Monoshukin (Sosuke Ikematsu, of The Last Samurai fame) is a young samurai boarding with rice farmers in exchange for protection. He has formed friendships with Ichisuke (Ryusei Maeda), training him with wooden swords, and Ichisuke’s sister Yu (Yu Aoi), with whom there is a developing romance. An older warrior, Sawamura (actor-director Shin’ya Tsukamoto) is on his way to fight for the Shogun when he stops in the farming village to recruit Monoshukin and Ichisuke. When a marauding gang starts appearing nearby and finally beats up Ichisuke things do not go according to plan. The central issue is that Monoshukin, although a highly skilled swordsman, has never killed and finds himself unable to do so when facing down the murderous thugs.
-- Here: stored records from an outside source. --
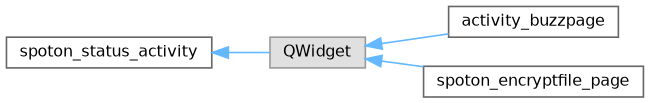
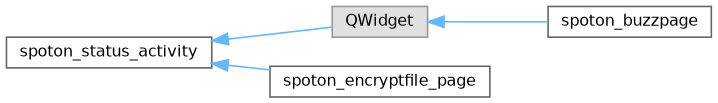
  digraph {
    rankdir=LR
    node [color=grey40 fillcolor=white fontname=Helvetica fontsize=10 shape=box style=filled]
    edge [color=steelblue1 dir=back fontname=Helvetica fontsize=10 labelfontname=Helvetica labelfontsize=10 style=solid]
    n1 [color=grey60 fillcolor="#E0E0E0" height=0.2 label=QWidget width=0.4]
-   n2 [height=0.2 label=activity_buzzpage width=0.4]
+   n2 [height=0.2 label=spoton_buzzpage width=0.4]
    n3 [height=0.2 label=spoton_encryptfile_page width=0.4]
    n4 [height=0.2 label=spoton_status_activity width=0.4]
    n1 -> n2
-   n1 -> n3
+   n4 -> n3
    n4 -> n1
  }
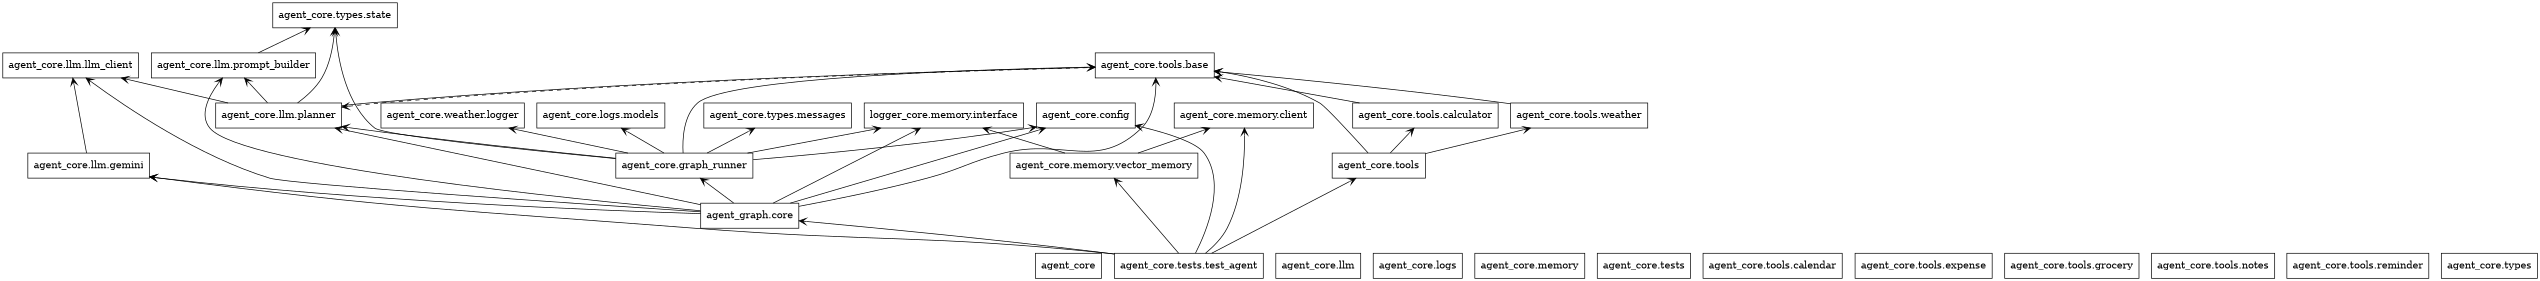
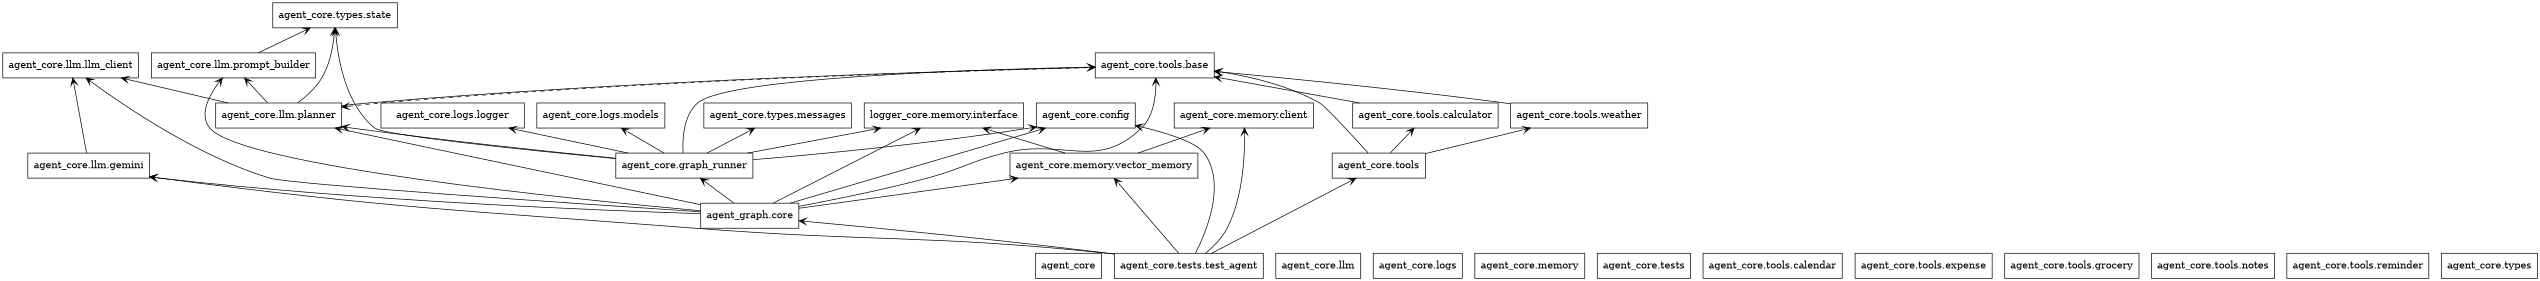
  digraph {
    rankdir=BT
    node [color=black shape=box style=solid]
    edge [arrowhead=open arrowtail=none]
    n1 [label=agent_core]
    n2 [label="agent_core.config"]
    n3 [label="agent_graph.core"]
    n4 [label="agent_core.graph_runner"]
    n5 [label="agent_core.llm.gemini"]
    n6 [label="agent_core.llm.llm_client"]
    n7 [label="agent_core.llm.planner"]
    n8 [label="agent_core.llm.prompt_builder"]
    n9 [label="logger_core.memory.interface"]
    n10 [label="agent_core.memory.vector_memory"]
    n11 [label="agent_core.tools.base"]
-   n12 [label="agent_core.weather.logger"]
+   n12 [label="agent_core.logs.logger"]
    n13 [label="agent_core.logs.models"]
    n14 [label="agent_core.types.messages"]
    n15 [label="agent_core.types.state"]
    n16 [label="agent_core.memory.client"]
    n17 [label="agent_core.llm"]
    n18 [label="agent_core.logs"]
    n19 [label="agent_core.memory"]
    n20 [label="agent_core.tests"]
    n21 [label="agent_core.tests.test_agent"]
    n22 [label="agent_core.tools"]
    n23 [label="agent_core.tools.calculator"]
    n24 [label="agent_core.tools.weather"]
    n25 [label="agent_core.tools.calendar"]
    n26 [label="agent_core.tools.expense"]
    n27 [label="agent_core.tools.grocery"]
    n28 [label="agent_core.tools.notes"]
    n29 [label="agent_core.tools.reminder"]
    n30 [label="agent_core.types"]
    n3 -> n2
    n3 -> n4
    n3 -> n5
    n3 -> n6
    n3 -> n7
    n3 -> n8
    n3 -> n9
+   n3 -> n10
    n3 -> n11
    n4 -> n2
    n4 -> n7
    n4 -> n9
    n4 -> n11
    n4 -> n12
    n4 -> n13
    n4 -> n14
    n4 -> n15
    n5 -> n6
    n7 -> n6
    n7 -> n8
    n7 -> n11
    n7 -> n15
    n8 -> n15
    n10 -> n9
    n10 -> n16
    n11 -> n7 [style=dashed]
    n21 -> n2
    n21 -> n3
    n21 -> n5
    n21 -> n10
    n21 -> n16
    n21 -> n22
    n22 -> n11
    n22 -> n23
    n22 -> n24
    n23 -> n11
    n24 -> n11
  }
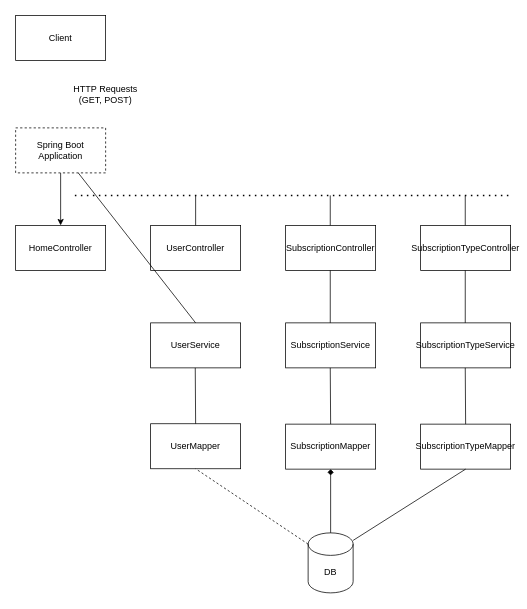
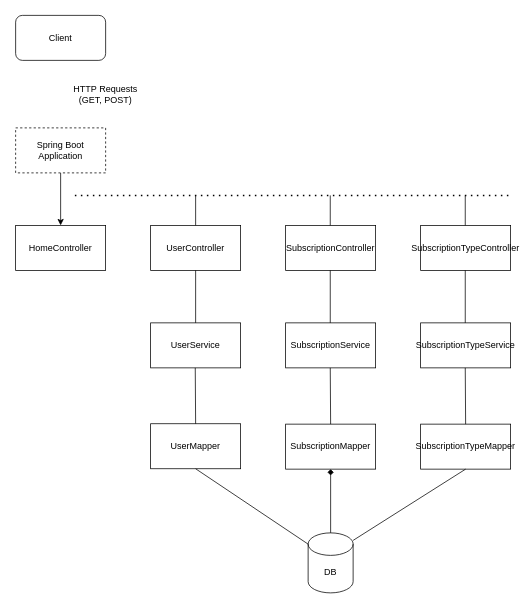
  <mxCell id="0" />
  <mxCell id="1" parent="0" />
- <mxCell id="2" value="Client" style="rounded=0;whiteSpace=wrap;html=1;" vertex="1" parent="1"><mxGeometry x="20" y="20" width="120" height="60" as="geometry" /></mxCell>
+ <mxCell id="2" value="Client" style="whiteSpace=wrap;html=1;rounded=1;" vertex="1" parent="1"><mxGeometry x="20" y="20" width="120" height="60" as="geometry" /></mxCell>
  <mxCell id="3" style="edgeStyle=orthogonalEdgeStyle;rounded=0;orthogonalLoop=1;jettySize=auto;html=1;entryX=0.5;entryY=0;entryDx=0;entryDy=0;" edge="1" parent="1" source="4" target="6"><mxGeometry relative="1" as="geometry" /></mxCell>
  <mxCell id="4" value="Spring Boot Application&lt;br&gt;" style="rounded=0;whiteSpace=wrap;html=1;dashed=1;" vertex="1" parent="1"><mxGeometry x="20" y="170" width="120" height="60" as="geometry" /></mxCell>
  <mxCell id="5" value="HTTP Requests (GET, POST)" style="text;html=1;strokeColor=none;fillColor=none;align=center;verticalAlign=middle;whiteSpace=wrap;rounded=0;" vertex="1" parent="1"><mxGeometry x="90" y="110" width="100" height="30" as="geometry" /></mxCell>
  <mxCell id="6" value="HomeController" style="rounded=0;whiteSpace=wrap;html=1;" vertex="1" parent="1"><mxGeometry x="20" y="300" width="120" height="60" as="geometry" /></mxCell>
  <mxCell id="7" value="" style="endArrow=none;dashed=1;html=1;dashPattern=1 3;strokeWidth=2;rounded=0;" edge="1" parent="1"><mxGeometry width="50" height="50" relative="1" as="geometry"><mxPoint x="99" y="260" as="sourcePoint" /><mxPoint x="680" y="260" as="targetPoint" /></mxGeometry></mxCell>
  <mxCell id="8" value="UserController&lt;br&gt;" style="rounded=0;whiteSpace=wrap;html=1;" vertex="1" parent="1"><mxGeometry x="200" y="300" width="120" height="60" as="geometry" /></mxCell>
  <mxCell id="9" value="SubscriptionController" style="rounded=0;whiteSpace=wrap;html=1;" vertex="1" parent="1"><mxGeometry x="380" y="300" width="120" height="60" as="geometry" /></mxCell>
  <mxCell id="10" value="SubscriptionTypeController&lt;br&gt;" style="rounded=0;whiteSpace=wrap;html=1;" vertex="1" parent="1"><mxGeometry x="560" y="300" width="120" height="60" as="geometry" /></mxCell>
  <mxCell id="11" value="" style="endArrow=none;html=1;rounded=0;" edge="1" parent="1"><mxGeometry width="50" height="50" relative="1" as="geometry"><mxPoint x="260" y="300" as="sourcePoint" /><mxPoint x="260" y="260" as="targetPoint" /></mxGeometry></mxCell>
  <mxCell id="12" value="" style="endArrow=none;html=1;rounded=0;" edge="1" parent="1"><mxGeometry width="50" height="50" relative="1" as="geometry"><mxPoint x="439.5" y="300" as="sourcePoint" /><mxPoint x="439.5" y="260" as="targetPoint" /></mxGeometry></mxCell>
  <mxCell id="13" value="" style="endArrow=none;html=1;rounded=0;" edge="1" parent="1"><mxGeometry width="50" height="50" relative="1" as="geometry"><mxPoint x="619.5" y="300" as="sourcePoint" /><mxPoint x="619.5" y="260" as="targetPoint" /></mxGeometry></mxCell>
  <mxCell id="14" value="UserService" style="rounded=0;whiteSpace=wrap;html=1;" vertex="1" parent="1"><mxGeometry x="200" y="430" width="120" height="60" as="geometry" /></mxCell>
  <mxCell id="15" value="SubscriptionTypeService" style="rounded=0;whiteSpace=wrap;html=1;" vertex="1" parent="1"><mxGeometry x="560" y="430" width="120" height="60" as="geometry" /></mxCell>
  <mxCell id="16" value="SubscriptionService&lt;br&gt;" style="rounded=0;whiteSpace=wrap;html=1;" vertex="1" parent="1"><mxGeometry x="380" y="430" width="120" height="60" as="geometry" /></mxCell>
- <mxCell id="17" value="" style="endArrow=none;html=1;rounded=0;exitX=0.5;exitY=0;exitDx=0;exitDy=0;" edge="1" parent="1" source="14" target="4"><mxGeometry width="50" height="50" relative="1" as="geometry"><mxPoint x="260" y="420" as="sourcePoint" /><mxPoint x="260" y="370" as="targetPoint" /></mxGeometry></mxCell>
+ <mxCell id="17" value="" style="endArrow=none;html=1;rounded=0;exitX=0.5;exitY=0;exitDx=0;exitDy=0;entryX=0.5;entryY=1;entryDx=0;entryDy=0;" edge="1" parent="1" source="14" target="8"><mxGeometry width="50" height="50" relative="1" as="geometry"><mxPoint x="260" y="420" as="sourcePoint" /><mxPoint x="260" y="370" as="targetPoint" /></mxGeometry></mxCell>
  <mxCell id="18" value="" style="endArrow=none;html=1;rounded=0;exitX=0.5;exitY=0;exitDx=0;exitDy=0;entryX=0.5;entryY=1;entryDx=0;entryDy=0;" edge="1" parent="1"><mxGeometry width="50" height="50" relative="1" as="geometry"><mxPoint x="439.5" y="430" as="sourcePoint" /><mxPoint x="439.5" y="360" as="targetPoint" /></mxGeometry></mxCell>
  <mxCell id="19" value="" style="endArrow=none;html=1;rounded=0;exitX=0.5;exitY=0;exitDx=0;exitDy=0;entryX=0.5;entryY=1;entryDx=0;entryDy=0;" edge="1" parent="1"><mxGeometry width="50" height="50" relative="1" as="geometry"><mxPoint x="619.5" y="430" as="sourcePoint" /><mxPoint x="619.5" y="360" as="targetPoint" /></mxGeometry></mxCell>
  <mxCell id="20" value="UserMapper" style="rounded=0;whiteSpace=wrap;html=1;" vertex="1" parent="1"><mxGeometry x="200" y="564.5" width="120" height="60" as="geometry" /></mxCell>
  <mxCell id="21" value="SubscriptionMapper" style="rounded=0;whiteSpace=wrap;html=1;" vertex="1" parent="1"><mxGeometry x="380" y="565" width="120" height="60" as="geometry" /></mxCell>
  <mxCell id="22" value="SubscriptionTypeMapper" style="rounded=0;whiteSpace=wrap;html=1;" vertex="1" parent="1"><mxGeometry x="560" y="565" width="120" height="60" as="geometry" /></mxCell>
  <mxCell id="23" value="" style="endArrow=none;html=1;rounded=0;exitX=0.5;exitY=0;exitDx=0;exitDy=0;entryX=0.5;entryY=1;entryDx=0;entryDy=0;" edge="1" parent="1" source="20"><mxGeometry width="50" height="50" relative="1" as="geometry"><mxPoint x="259.5" y="560" as="sourcePoint" /><mxPoint x="259.5" y="490" as="targetPoint" /></mxGeometry></mxCell>
  <mxCell id="24" value="" style="endArrow=none;html=1;rounded=0;exitX=0.5;exitY=0;exitDx=0;exitDy=0;entryX=0.5;entryY=1;entryDx=0;entryDy=0;" edge="1" parent="1"><mxGeometry width="50" height="50" relative="1" as="geometry"><mxPoint x="440" y="565" as="sourcePoint" /><mxPoint x="439.5" y="490" as="targetPoint" /></mxGeometry></mxCell>
  <mxCell id="25" value="" style="endArrow=none;html=1;rounded=0;exitX=0.5;exitY=0;exitDx=0;exitDy=0;entryX=0.5;entryY=1;entryDx=0;entryDy=0;" edge="1" parent="1"><mxGeometry width="50" height="50" relative="1" as="geometry"><mxPoint x="620" y="565" as="sourcePoint" /><mxPoint x="619.5" y="490" as="targetPoint" /></mxGeometry></mxCell>
  <mxCell id="26" value="DB" style="shape=cylinder3;whiteSpace=wrap;html=1;boundedLbl=1;backgroundOutline=1;size=15;" vertex="1" parent="1"><mxGeometry x="410" y="710" width="60" height="80" as="geometry" /></mxCell>
  <mxCell id="27" value="" style="endArrow=diamond;html=1;rounded=0;entryX=0.5;entryY=1;entryDx=0;entryDy=0;exitX=0.5;exitY=0;exitDx=0;exitDy=0;exitPerimeter=0;" edge="1" parent="1" source="26" target="21"><mxGeometry width="50" height="50" relative="1" as="geometry"><mxPoint x="415" y="710" as="sourcePoint" /><mxPoint x="465" y="660" as="targetPoint" /></mxGeometry></mxCell>
- <mxCell id="28" value="" style="endArrow=none;html=1;rounded=0;entryX=0.5;entryY=1;entryDx=0;entryDy=0;exitX=0;exitY=0;exitDx=0;exitDy=15;exitPerimeter=0;dashed=1;" edge="1" parent="1" source="26" target="20"><mxGeometry width="50" height="50" relative="1" as="geometry"><mxPoint x="318" y="730" as="sourcePoint" /><mxPoint x="368" y="680" as="targetPoint" /></mxGeometry></mxCell>
+ <mxCell id="28" value="" style="endArrow=none;html=1;rounded=0;entryX=0.5;entryY=1;entryDx=0;entryDy=0;exitX=0;exitY=0;exitDx=0;exitDy=15;exitPerimeter=0;" edge="1" parent="1" source="26" target="20"><mxGeometry width="50" height="50" relative="1" as="geometry"><mxPoint x="318" y="730" as="sourcePoint" /><mxPoint x="368" y="680" as="targetPoint" /></mxGeometry></mxCell>
  <mxCell id="29" value="" style="endArrow=none;html=1;rounded=0;entryX=0.5;entryY=1;entryDx=0;entryDy=0;exitX=0.5;exitY=1;exitDx=0;exitDy=0;" edge="1" parent="1" source="22"><mxGeometry width="50" height="50" relative="1" as="geometry"><mxPoint x="620" y="820" as="sourcePoint" /><mxPoint x="470" y="720" as="targetPoint" /></mxGeometry></mxCell>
Killing feels like two movies. The first carries the influence of Akira Kurosawa (Seven Samurai) or Masaki Kobayashi (Harakiri). The cinematography is steady, deliberate and pregnant. The swordplay is quick and full of tension. Tsukamoto is playful with the audience’s expectations of the genre and there are moments of humour that give the cast a chance to act. The other film that takes place among this is chaotic. It share similarities with Shin’ya Tsukamoto’s earlier genre-films. The camerawork changes so starkly to poorly lit, shaky-cam scenes that the narrative flow is lost. The turning point for this abrupt shift is a gratuitous rape scene that serves to punish the hero. Tsukamoto does nothing with the ideas he builds up through the film. There is no pay-off for investing in the hero.
In the final act the young samurai is slowly pursued through a forest by his master, with his lover trailing behind. As they each wander through the vibrant green foliage and rain we are offered a glimmer of what this movie could have been if it had stuck to one path and followed it. But like its hero, Killing is conflicted and confused.